Extracted entries:
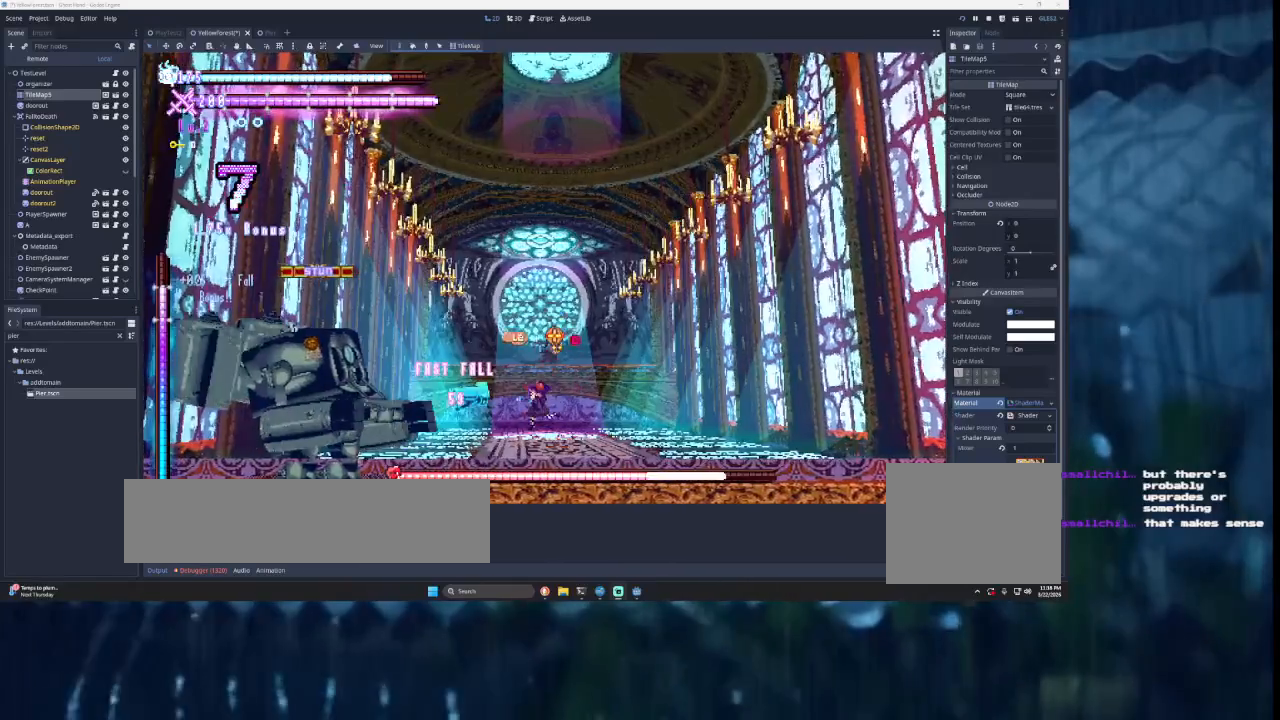
{"buttons": ["TRIANGLE"], "left_stick": "left", "right_stick": "center", "events": [[67, "left_stick", "right"], [100, "SQUARE", "up"], [333, "TRIANGLE", "down"], [333, "left_stick", "left"]]}
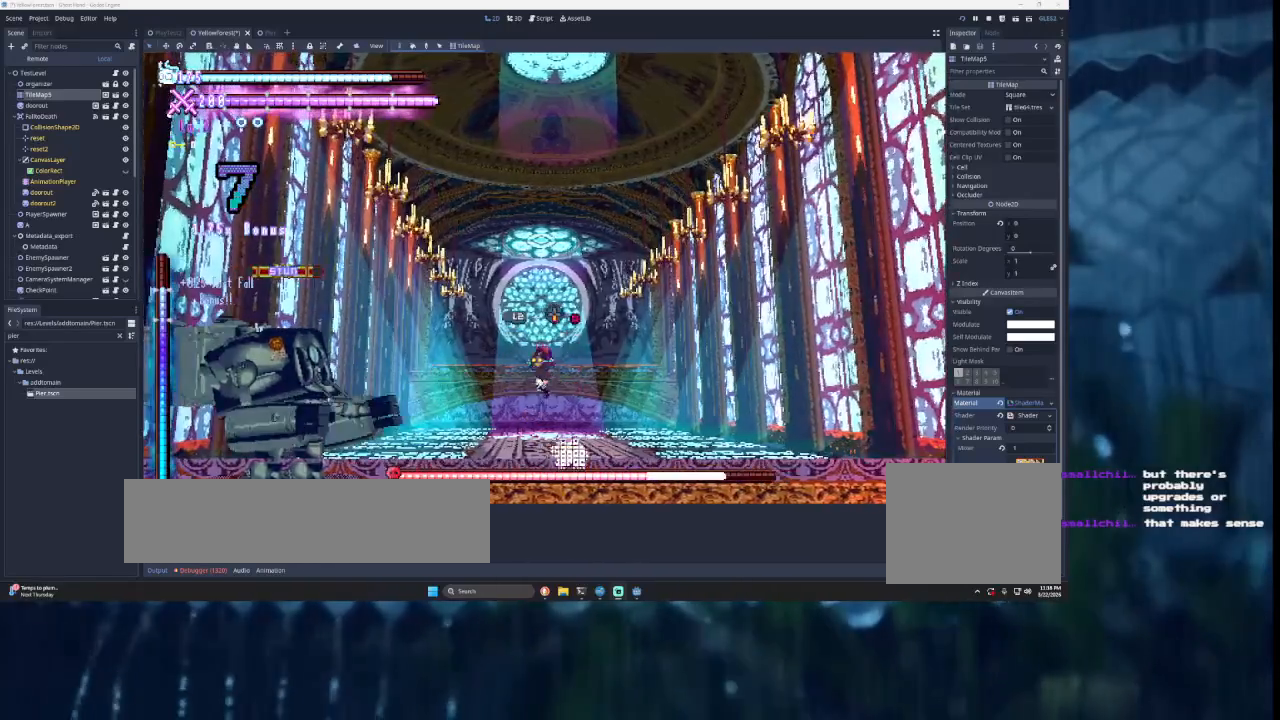
{"buttons": [], "left_stick": "up-left", "right_stick": "center", "events": [[33, "TRIANGLE", "up"], [133, "TRIANGLE", "down"], [500, "TRIANGLE", "up"], [500, "left_stick", "up-left"]]}
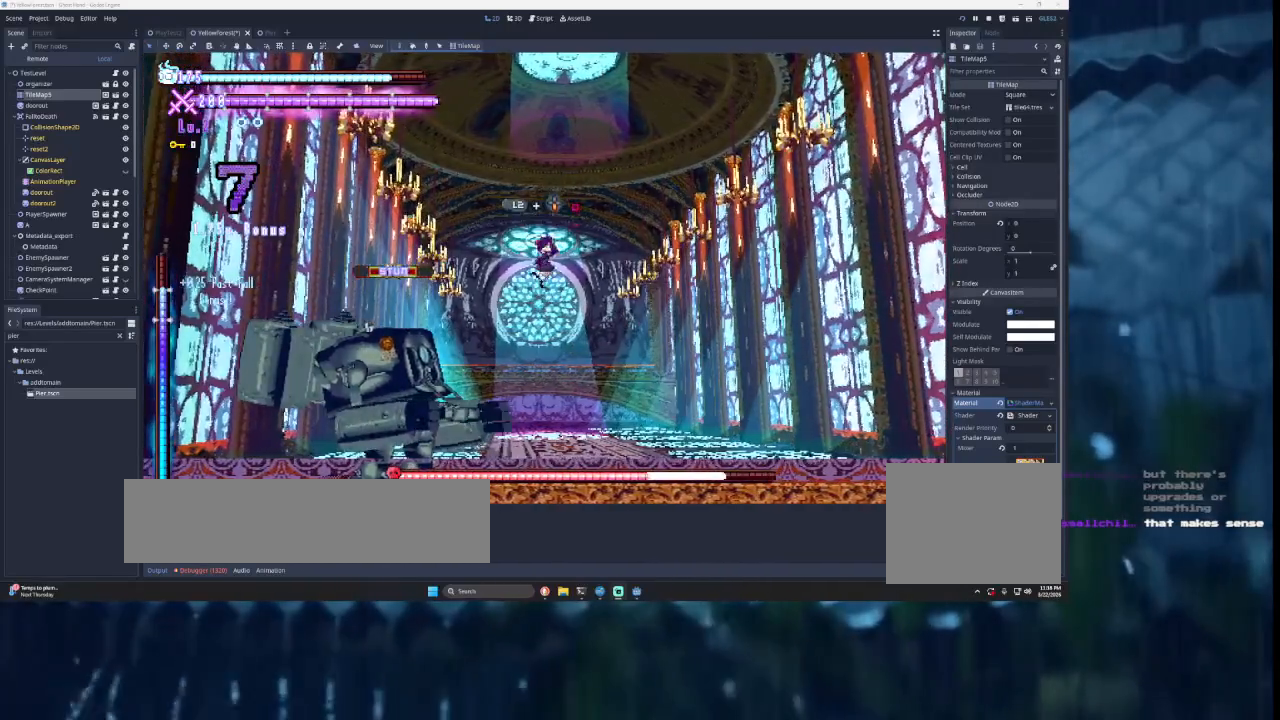
{"buttons": [], "left_stick": "right", "right_stick": "center", "events": [[33, "left_stick", "up"], [67, "L2", "down"], [67, "SQUARE", "down"], [200, "L2", "up"], [267, "left_stick", "center"], [300, "SQUARE", "up"], [467, "left_stick", "right"]]}
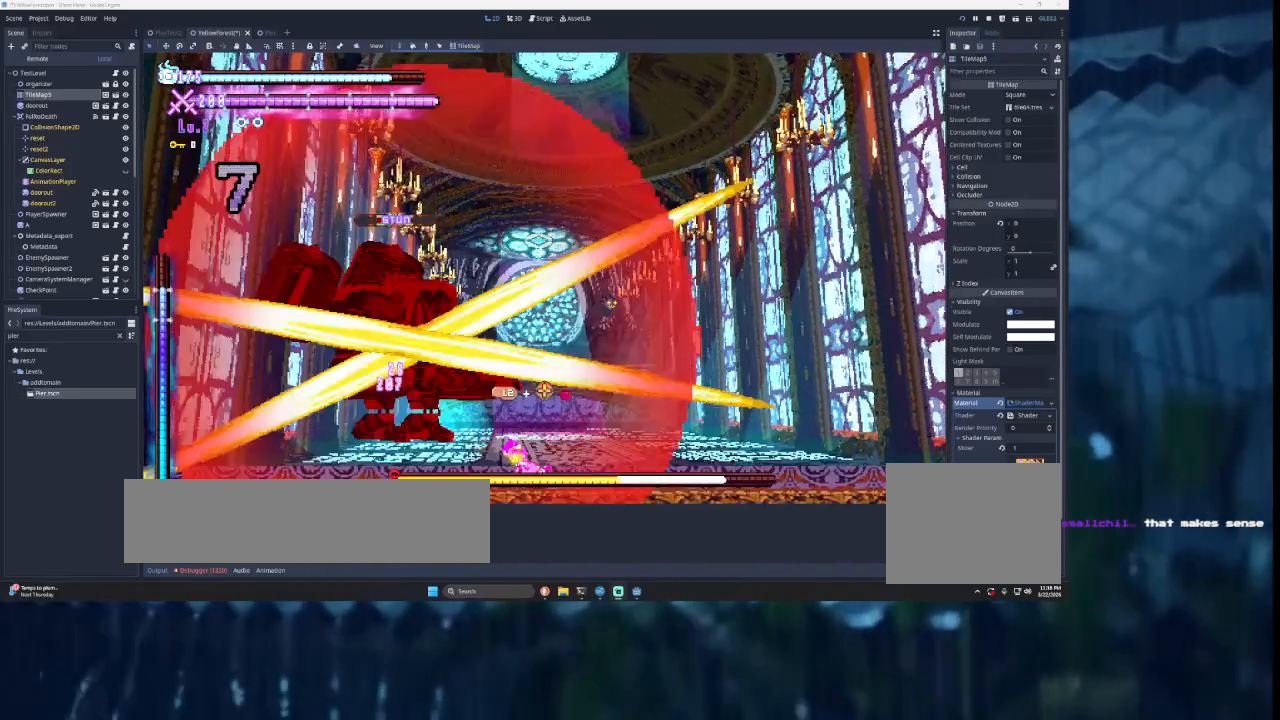
{"buttons": ["SQUARE", "TRIANGLE"], "left_stick": "center", "right_stick": "center", "events": [[200, "left_stick", "left"], [267, "TRIANGLE", "down"], [400, "SQUARE", "down"], [500, "left_stick", "center"]]}
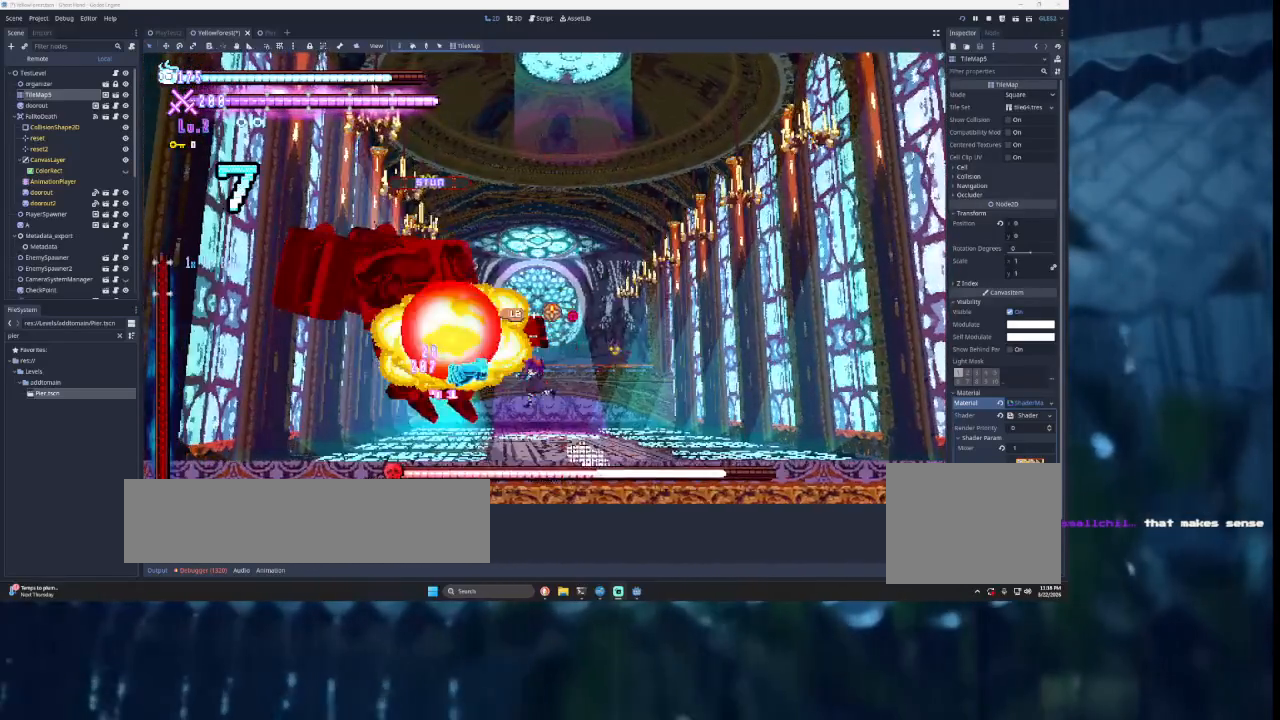
{"buttons": ["SQUARE", "TRIANGLE"], "left_stick": "center", "right_stick": "center", "events": [[33, "left_stick", "right"], [67, "SQUARE", "up"], [100, "TRIANGLE", "up"], [233, "left_stick", "left"], [300, "TRIANGLE", "down"], [333, "SQUARE", "down"], [500, "left_stick", "center"]]}
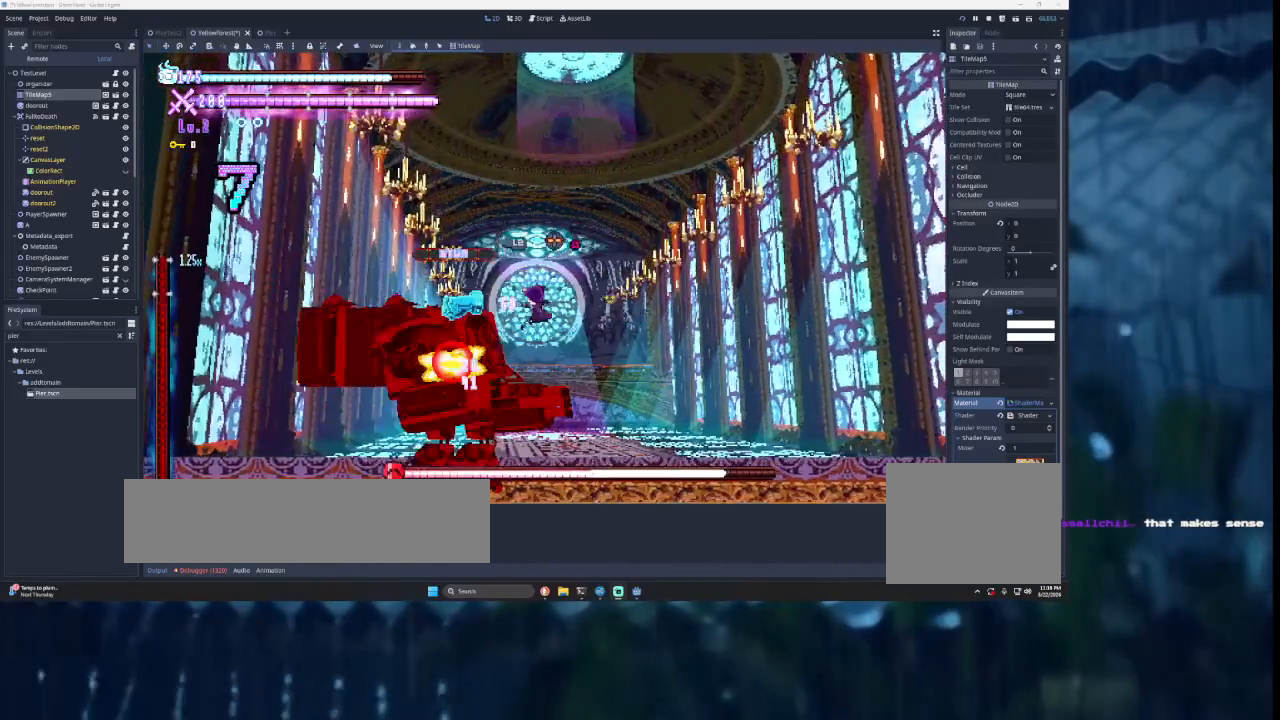
{"buttons": [], "left_stick": "down", "right_stick": "center", "events": [[100, "SQUARE", "up"], [167, "TRIANGLE", "up"], [333, "right_stick", "down"], [433, "left_stick", "down"], [500, "right_stick", "center"]]}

Task requirements: Your answer must be the entries written out word for word, without their pictures.

The answer:
{"buttons": ["TRIANGLE"], "left_stick": "left", "right_stick": "center", "events": [[67, "left_stick", "right"], [100, "SQUARE", "up"], [333, "TRIANGLE", "down"], [333, "left_stick", "left"]]}
{"buttons": [], "left_stick": "up-left", "right_stick": "center", "events": [[33, "TRIANGLE", "up"], [133, "TRIANGLE", "down"], [500, "TRIANGLE", "up"], [500, "left_stick", "up-left"]]}
{"buttons": [], "left_stick": "right", "right_stick": "center", "events": [[33, "left_stick", "up"], [67, "L2", "down"], [67, "SQUARE", "down"], [200, "L2", "up"], [267, "left_stick", "center"], [300, "SQUARE", "up"], [467, "left_stick", "right"]]}
{"buttons": ["SQUARE", "TRIANGLE"], "left_stick": "center", "right_stick": "center", "events": [[200, "left_stick", "left"], [267, "TRIANGLE", "down"], [400, "SQUARE", "down"], [500, "left_stick", "center"]]}
{"buttons": ["SQUARE", "TRIANGLE"], "left_stick": "center", "right_stick": "center", "events": [[33, "left_stick", "right"], [67, "SQUARE", "up"], [100, "TRIANGLE", "up"], [233, "left_stick", "left"], [300, "TRIANGLE", "down"], [333, "SQUARE", "down"], [500, "left_stick", "center"]]}
{"buttons": [], "left_stick": "down", "right_stick": "center", "events": [[100, "SQUARE", "up"], [167, "TRIANGLE", "up"], [333, "right_stick", "down"], [433, "left_stick", "down"], [500, "right_stick", "center"]]}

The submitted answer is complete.